The next question is from [indiscernible]. The question is, what progress are you making to find a new permanent CEO?

Geoffrey Harold Watson

executive
#16

Thanks, Volker, for the question, a question that I'm very interested in, of course. We are at the interview stage for hiring a permanent CEO. I'm not quite sure how long that will take. But once that process is complete, we will be making a selection, then there will be a notice period that the person would have to work through. So we're looking at somewhere around the middle of the year to perhaps early quarter 3 that a permanent person will be in place. Maybe a little earlier than that, but I think that's around about the timing.

Ayanda Mngadi

executive
#17

The next question is still from Volker. It's says, "Mark, I'm concerned about your high inventory level. Any plans to reduce this?"

Meganathan Gounder

executive
#18

Thanks, Mr. [indiscernible]. As Geoff alluded to already, we need to rebalance our inventory, and he spoke about scrap. So if you look at how Geoff answered to the previous question, I think it covers your concern around inventory.

Geoffrey Harold Watson

executive
#19

I think, Volker, also that the other issue is on inventory. Our inventory, particularly early last year and in 2021, was focused on short cash cycle products. And those products have one or two steps, maybe three in the production process. However, the margin is very low. When you go to higher-margin products, they have multi-steps in the projects, 5, 6, 7, in like gauge foil up to 15. And so the working capital to support those higher-margin products is a little higher as well. So it's not quite as simple as reducing working capital.
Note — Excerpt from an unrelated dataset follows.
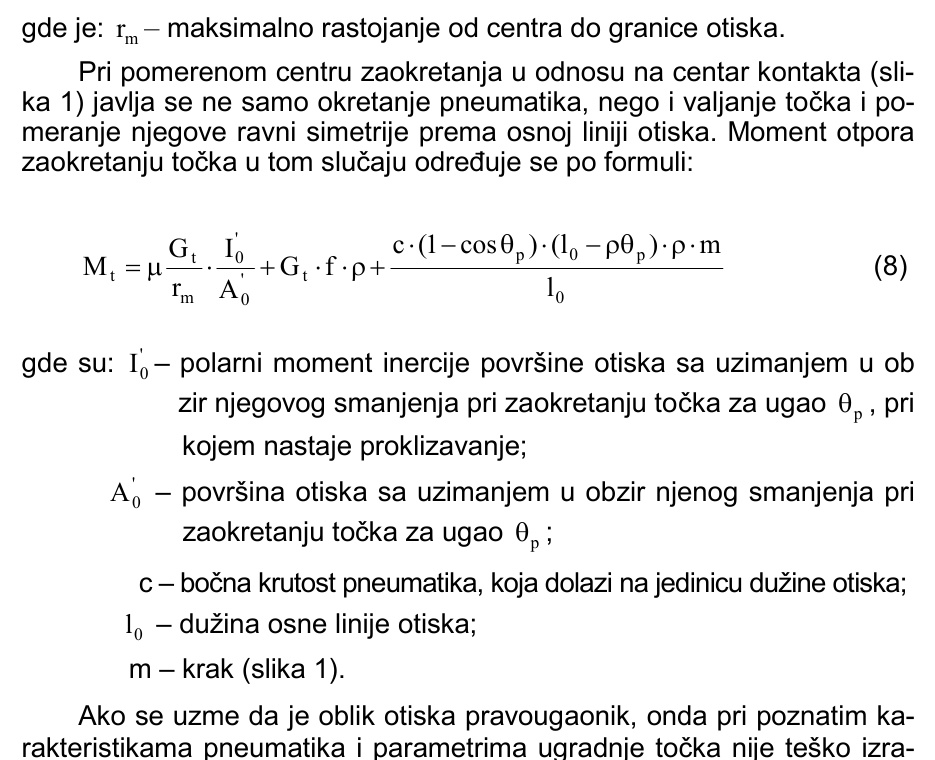
više raste vrednost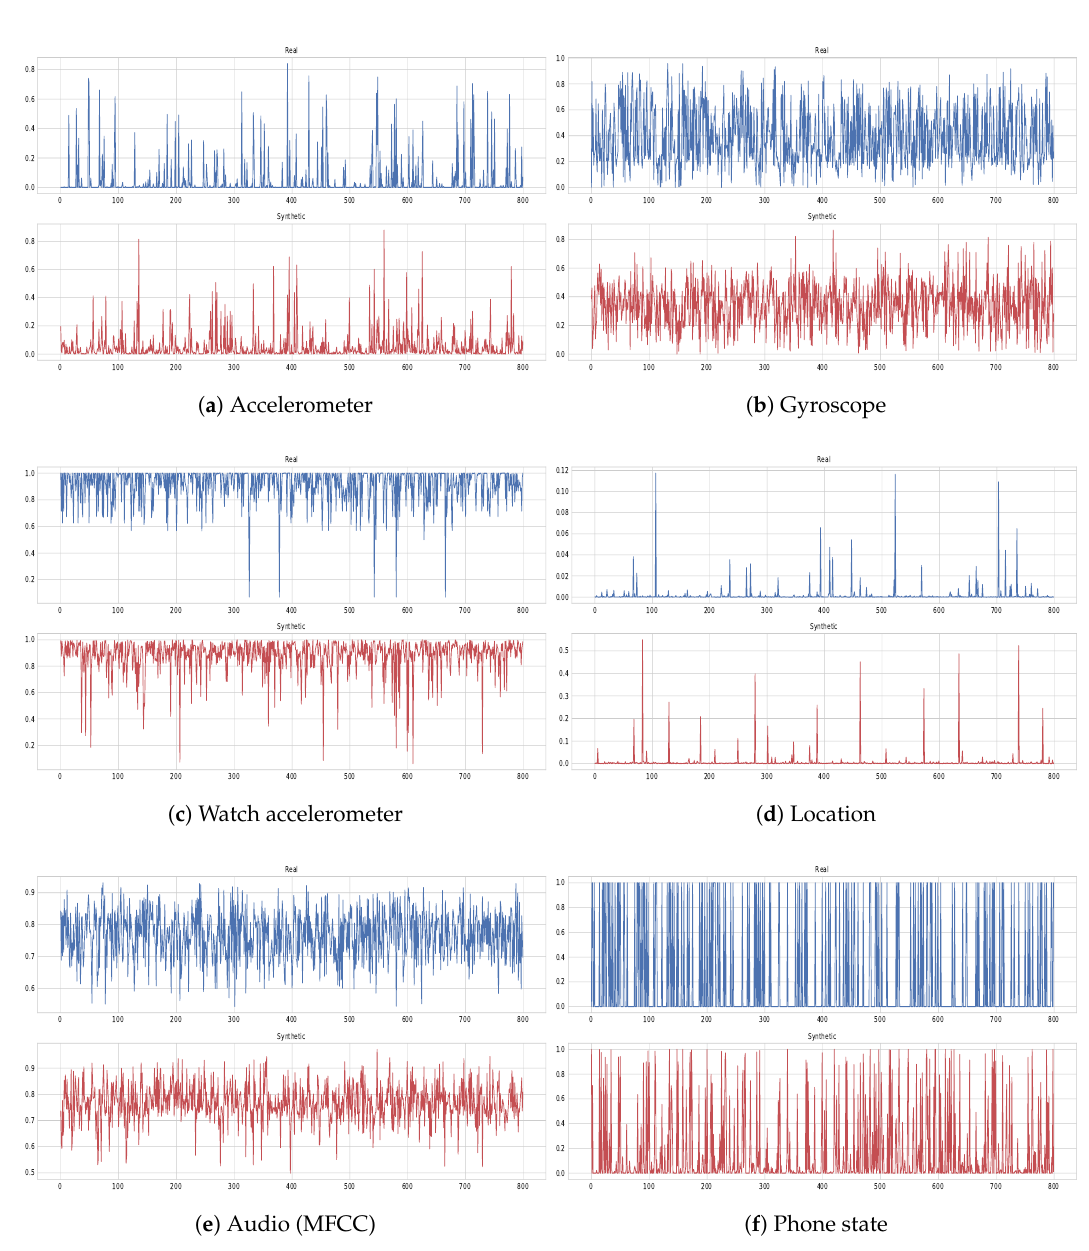
Figure 13. Examples of real (blue, top ) and generated (red, bottom ) samples of a randomly selected feature with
You need to look very hard also at the product mix that you have and the return in margin to support that higher inventory level. And certainly, you could see from the results we had in the second half with a higher percentage of high-margin, longer cash cycle products, the return is very good.

Ayanda Mngadi

executive
#20

Our next question is from Nedbank, Shiraz Mohiuddin. The question is, congratulations on your financial year 2022 results. Normalized EBITDA margin for 2022 is 4.2%. How successful has the Hulamin Executive Committee been in negotiating price increases to absorb commodity price increases to maintain or grow margins?

Geoffrey Harold Watson

executive
#21

Okay. Thanks for the question. I did cover that in the presentation, but -- very successful. It's been a problem all around the world for all producers of heavy industrial products, construction companies. Everybody has been faced with a significant increase in commodity prices, from steel all the way through to magnesium. We're exactly the same. We have negotiated with our customers as they have negotiated with theirs to pass on these commodity price increases. That wasn't fully effective in 2022. It is fully effective in 2023.

Ayanda Mngadi

executive
#22

Our last question is again from Volker. And the question is, "Mark, I am pleased to see that you are tuning attention to very important issues running Hulamin, such as scrap utilization and better product mix. Well done so far. We have come to the end of the questions.

Geoffrey Harold Watson

executive
#23

Okay. Look, thank you very much for those questions. Thanks for listening to our presentation. I hope you enjoyed it. We're certainly very proud of the results, and I'm very proud of my team. Look forward to talking to you at all -- at the end of H1 with some results then.